Sistema de recomendación ITEM-ITEM:

In [21]:
# Los 5 juegos más recomendados por juego similar...
def recommended_games_item(game, df_item_simil):
    similar_games = {}
    count = 1
    for item in df_item_simil.sort_values(by=game, ascending=False).index[1:6]:
        similar_games[f"Recomendación {count}"] = item
        count += 1
    return similar_games

In [22]:
recommended_games_item("the static speaks my name", df_item_simil)

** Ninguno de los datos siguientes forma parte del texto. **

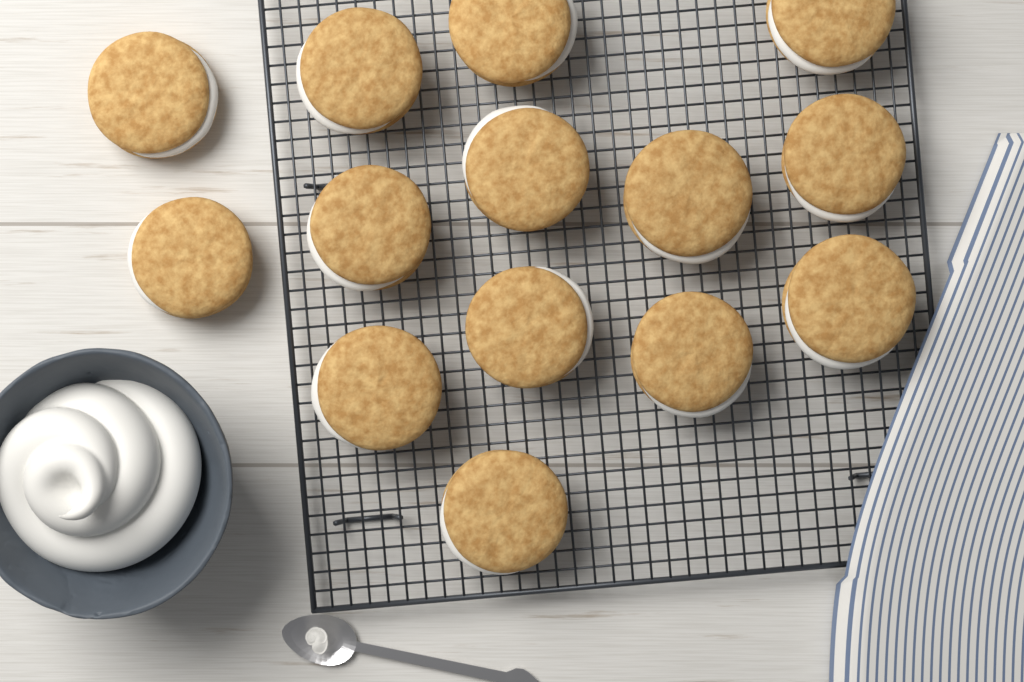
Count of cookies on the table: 14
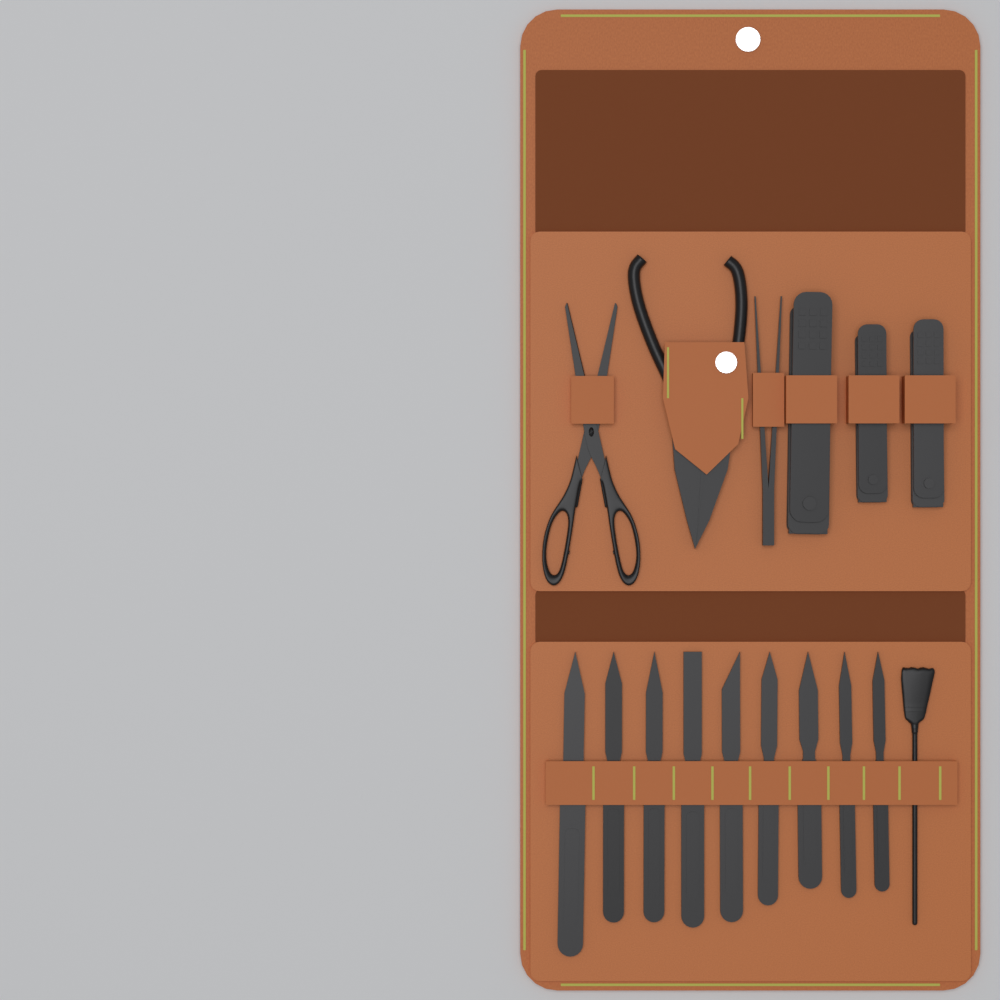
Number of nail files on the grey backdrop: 9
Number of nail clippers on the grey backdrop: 3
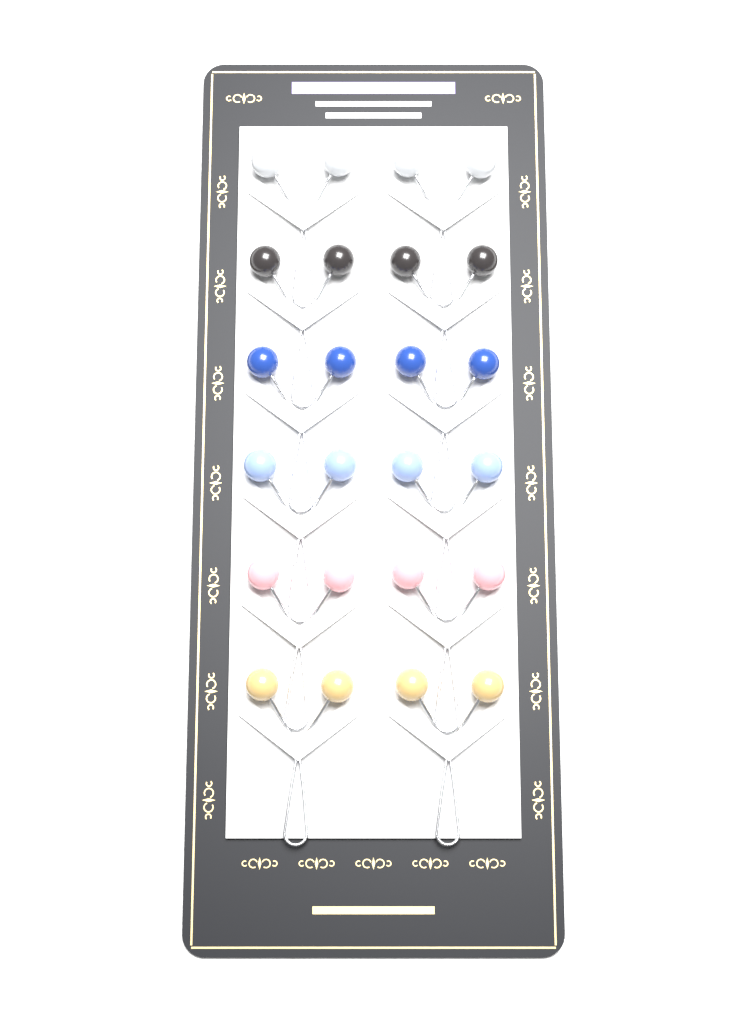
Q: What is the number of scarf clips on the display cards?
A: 12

{'Recomendación 1': 'Among Ripples',
 'Recomendación 2': 'Rustbucket Rumble',
 'Recomendación 3': 'Istrolid',
 'Recomendación 4': 'Curse of Mermos',
 'Recomendación 5': 'Red Crucible: Firestorm'}

Sistema de recomendación USER-ITEM:

In [23]:
# Los 5 juegos más recomendados similares por usuario...
def similar_user_recs(user):
    
    # Se verifica si el usuario está presente en las columnas de piv_table_norm
    if user not in piv_table_norm.columns:
        return {'message': 'El Usuario no tiene datos disponibles {}'.format(user)}

    # Se obtienen los usuarios más similares 
    sim_users = df_user_simil.sort_values(by=user, ascending=False).index[1:11]

    best = []  
    most_common = {}  

    # Por cada usuario similar, encuentra el juego mejor calificado y lo agrega a la lista 'best'
    for i in sim_users:
        max_score = piv_table_norm.loc[:, i].max()
        best.append(piv_table_norm[piv_table_norm.loc[:, i] == max_score].index.tolist())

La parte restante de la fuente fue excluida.